I don’t think this is directly applicable to a federated system, but I do think it’s one of the best-thought-out voting systems ever created for a discussion board.
edit: a couple other points i liked about it:
Comments were capped at (iirc) +5 and -1. Further votes wouldn’t change the comment’s score.
User karma wasn’t shown. The user page would just say Karma: good. Or Excellent, or poor, or some other vague term.
I like “hot” for votes only. Content does not necessarily need to provoke at lot of discussion to be worth seeing.
Equally, I like “active” for sorting according to what’s worth discussing in the comment section.
If you’re going to combine the two, it should be a new sort option. Going any further than that, and it’s beginning to smell like the type of code that sniffs out all the wrong buttons to press in people.
The problem with allowing third party apps is that it becomes very hard to implement things like time on post. All the app developers would have to implement it for it to become useful and they would have to do it in a consistent way.

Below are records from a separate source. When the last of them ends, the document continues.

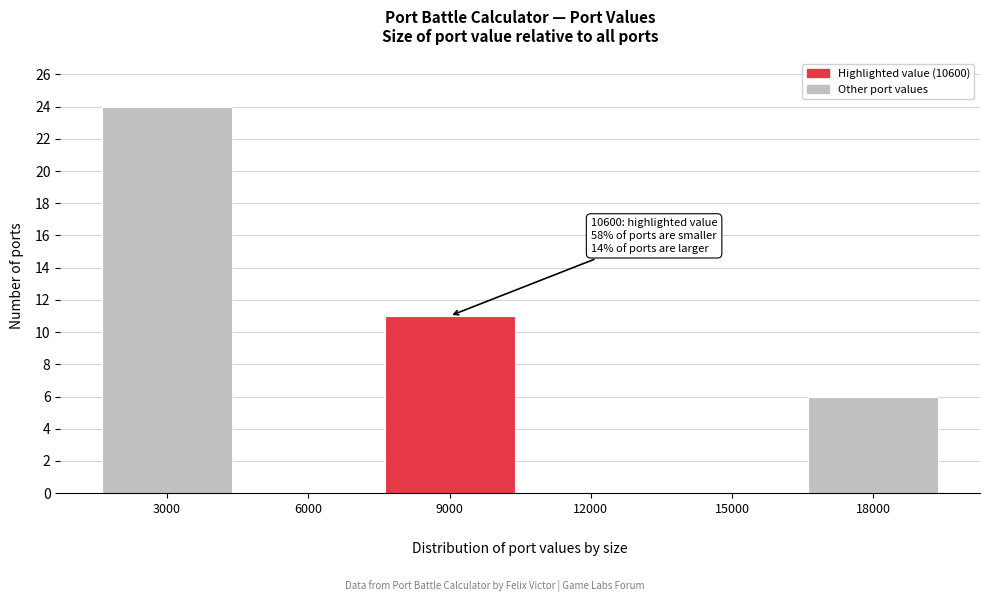

Count the number of data series in this chart.

1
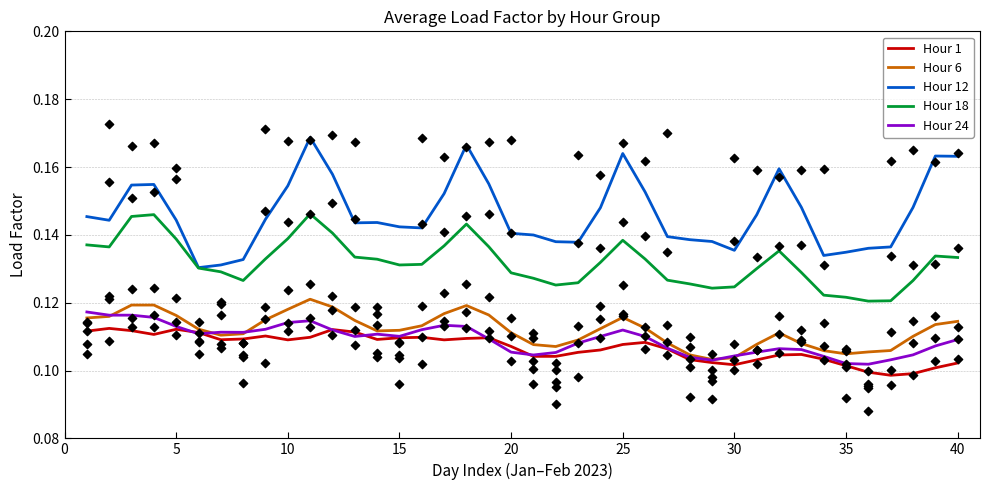

What are all the series names shown in the legend?

Hour 1, Hour 6, Hour 12, Hour 18, Hour 24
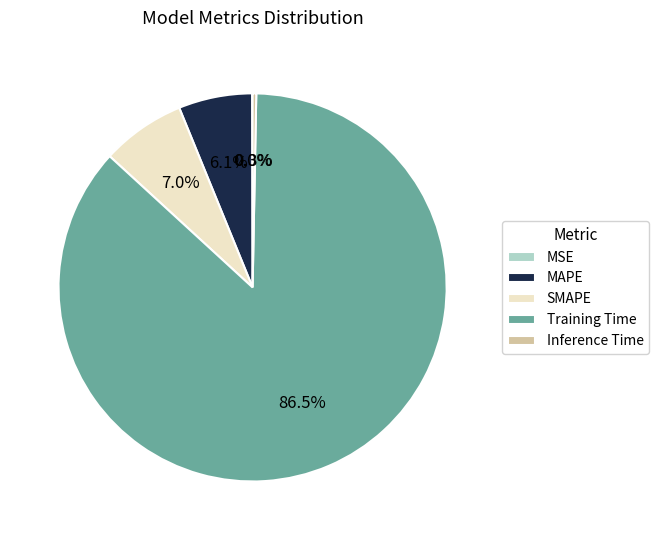

Is it true that MAPE is 6% of the pie?

True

It would also be (IMO) a step towards the level of spying that seems to be standard in social media.
Well, that would only be implemented if it were offered by the API; otherwise, just use what is available right now, which are votes and the number of comments. I find it more invasive that other users can see the post history in my profile than admins being able to see the amount of time I spend reading each post. Revealing my feed feels akin to exposing my browsing history.